Smithsonian profiles Bryan Stevenson: ‘Mass Incarceration Defines Us’

Chris Hedges writes a long, inspiring profile of Bryan Stevenson for Smithsonian magazine. Stevenson, founder of the Equal Justice Initiative, was awarded the Smithsonian American Ingenuity Award for social justice. (He’s also a graduate of my alma mater, Eastern University.)

Hedges’ article is a hefty piece, but it’s well worth your time. You will feel sadness, anger and hope, sometimes all at the same time. Hedges tells Stevenson’s remarkable story, and in doing so conveys Stevenson’s important message: “Why Mass Incarceration Defines Us as a Society.”

Here’s a taste:

It was here in this square — a square adorned with a historical marker celebrating the presence in Montgomery of Jefferson Davis, the president of the Confederacy — that men and women fell to their knees weeping and beseeched slave-holders not to separate them from their husbands, wives or children. It was here that girls and boys screamed as their fathers or mothers were taken from them.

“This whole street is rich with this history,” he says. “But nobody wants to talk about this slavery stuff. Nobody.” He wants to start a campaign to erect monuments to that history, on the sites of lynchings, slave auctions and slave depots. “When we start talking about it, people will be outraged. They will be provoked. They will be angry.”

Stevenson expects anger because he wants to discuss the explosive rise in inmate populations, the disproportionate use of the death penalty against people of color and the use of life sentences against minors as part of a continuum running through the South’s ugly history of racial inequality, from slavery to Jim Crow to lynching.

Equating the enslavement of innocents with the imprisonment of convicted criminals is apt to be widely resisted, but he sees it as a natural progression of his work. Over the past quarter-century, Stevenson has become perhaps the most important advocate for death-row inmates in the United States.

… EJI’s office is in a building that once housed a school for whites seeking to defy integration. The building is in the same neighborhood as Montgomery’s slave depots. For Stevenson, that history matters.

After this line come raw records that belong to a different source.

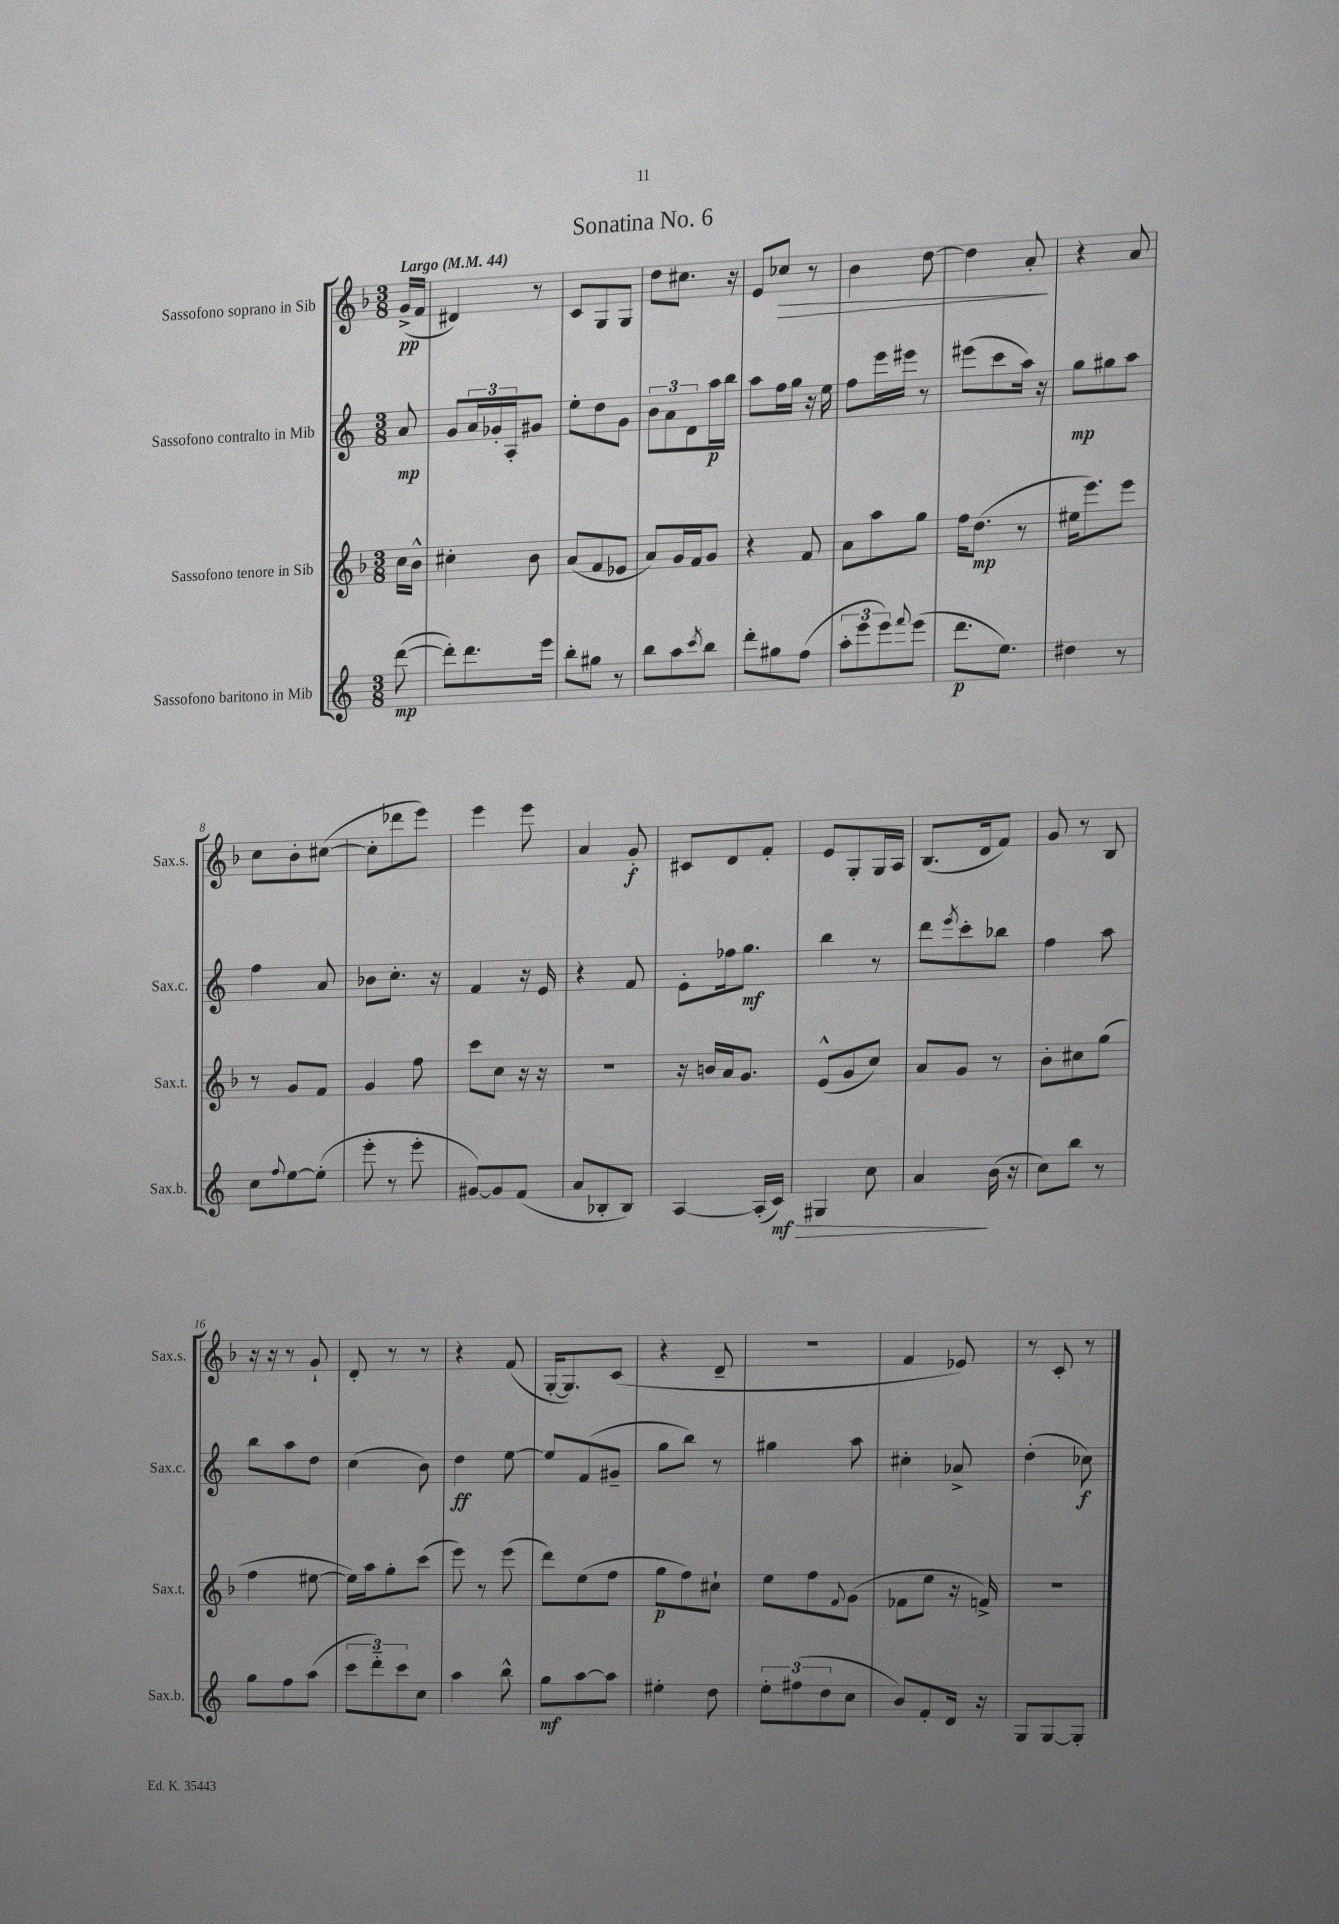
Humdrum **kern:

**kern	**kern	**kern	**kern
*staff4	*staff3	*staff2	*staff1
*clefG2	*clefG2	*clefG2	*clefG2
*k[]	*k[b-]	*k[]	*k[b-]
*M3/8	*M3/8	*M3/8	*M3/8
*MM44	*MM44	*MM44	*MM44
([8ddd	16cc	8a	(16g^
.	16b-^^	.	16f
=	=	=	=
8ddd'])	4cc#'	8g	4d#)
8.ddd	.	24a	.
.	.	24g-'	.
.	.	24A'	.
.	8b-	8g#	8r
16eee	.	.	.
=	=	=	=
8bb'	(8a	8ee'	8c
8gg#	8f	8dd	8G
8r	8e-	8g	8G
=	=	=	=
8bb	8a)	12b	8dd
.	.	12a	.
8aa	16g	.	8.cc#
.	.	12d	.
.	16f	.	.
8qccc	.	.	.
8bb	8g	16aa	.
.	.	16bb	16r
=	=	=	=
8ddd'	4r	8aa	8e
8gg#	.	16ff	8cc-
.	.	16gg	.
(8ff	8f	16r	8r
.	.	16ee	.
=	=	=	=
12aa'	8a	8ff	4b-
12eee	.	.	.
.	8aa	16eee	.
12eee)	.	.	.
.	.	16eee#	.
8qqfff	.	.	.
(8eee	8gg	8r	[8dd
=	=	=	=
8.ddd	16ff	(8eee#	4dd]
.	(8.dd	.	.
.	.	8ccc	.
8.ee)	.	.	.
.	8r	16aa)	8a'
.	.	16r	.
=	=	=	=
4dd#	16ee#	8gg	4r
.	8.eee)	.	.
.	.	8gg#	.
8r	8eee	8aa	8a
=	=	=	=
8cc	8r	4ff	8cc
8qqff	.	.	.
[8ee	8g	.	8b-'
(8ee']	8f	8a	([8cc#
=	=	=	=
8eee'	4g	8b-	8cc#']
8r	.	8.cc'	8ddd-
8eee'	8ff	.	8eee)
.	.	16r	.
=	=	=	=
[8g#)	8ccc	4f	4eee
8g#]	8cc	.	.
(8f	16r	16r	8eee
.	16r	16e	.
=	=	=	=
8a	4.r	4r	4a
8B-'	.	.	.
8B-)	.	8f	8g'
=	=	=	=
[4A	16r	8e'	8c#
.	16b	.	.
.	16a	16ff-	8d
.	8.g	8.gg	.
(16A']	.	.	8f'
16c)	.	.	.
=	=	=	=
4G#	(8e^^	4bb	8e
.	8g	.	8G'
8cc	8cc)	8r	16G
.	.	.	16A
=	=	=	=
4a	8a	8ddd	(8.B-
.	.	8qeee	.
.	8g	8ccc'	.
.	.	.	16d
(16b	8r	8bb-	8f)
16r	.	.	.
=	=	=	=
8cc)	8b-'	4ff	8g
8bb	8cc#	.	8r
8r	(8gg	8aa	8B-
=	=	=	=
8gg	4ff	8bb	16r
.	.	.	16r
8ff	.	8aa	8r
(8aa	[8ee#	8dd	8g`
=	=	=	=
12ccc	16ee#])	(4cc	8d'
.	16aa	.	.
12ddd'~)	.	.	.
.	8gg'	.	8r
12ccc	.	.	.
8cc	(8ccc	8b)	8r
=	=	=	=
4aa	8eee)	4dd	4r
.	8r	.	.
8bb^^	(8eee	[8ee	(8f
=	=	=	=
8gg	8ddd)	8ee]	[16G'
.	.	.	8.G])
[8aa	(8ee	(8f	.
8aa]	8ff	8g#~	(8c
=	=	=	=
4ee#'	8gg	8gg	4r
.	8ff)	8bb)	.
8dd	8cc#`	8r	8d~
=	=	=	=
12ee'	8ee	4gg#	4.r
(12ff#	.	.	.
.	8ff	.	.
12dd	.	.	.
.	8qqf	.	.
8cc	(8g	8aa	.
=	=	=	=
8b)	8f-	4cc#'	4f
8f'	8ee	.	.
16d	16r	8a-^	8e-)
16r	16f^)	.	.
=	=	=	=
8G	4.r	(4dd'	8r
[8G	.	.	8c'
8G']	.	8cc-)	8r
==	==	==	==
*-	*-	*-	*-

Mass incarceration defines us as a society, Stevenson argues, the way slavery once did. The United States has less than 5 percent of the world’s population but imprisons a quarter of the world’s inmates. Most of those 2.3 million inmates are people of color. One out of every three black men in their 20s is in jail or prison, on probation or parole, or bound in some other way to the criminal justice system. Once again families are broken apart. Once again huge numbers of black men are disenfranchised, because of their criminal records. Once again people are locked out of the political and economic system. Once again we harbor within our midst black outcasts, pariahs. As the poet Yusef Komunyakaa said: “The cell block has replaced the auction block.”

In opening a discussion of American justice and America’s racial history, Stevenson hopes to help create a common national narrative, one built finally around truth rather than on the cultivated myths of the past, that will allow blacks and whites finally to move forward.

… Stevenson turns frequently to the Bible. He quotes to me from the Gospel of John, where Jesus says of the woman who committed adultery: “He that is without sin among you, let him first cast a stone at her.” He tells me an elderly black woman once called him a “stone catcher.”

“There is no such thing as being a Christian and not being a stone catcher,” he says. “But that is exhausting. You’re not going to catch them all. And it hurts. If it doesn’t make you sad to have to do that, then you don’t understand what it means to be engaged in an act of faith. … But if you have the right relationship to it, it is less of a burden, finally, than a blessing. It makes you feel stronger.”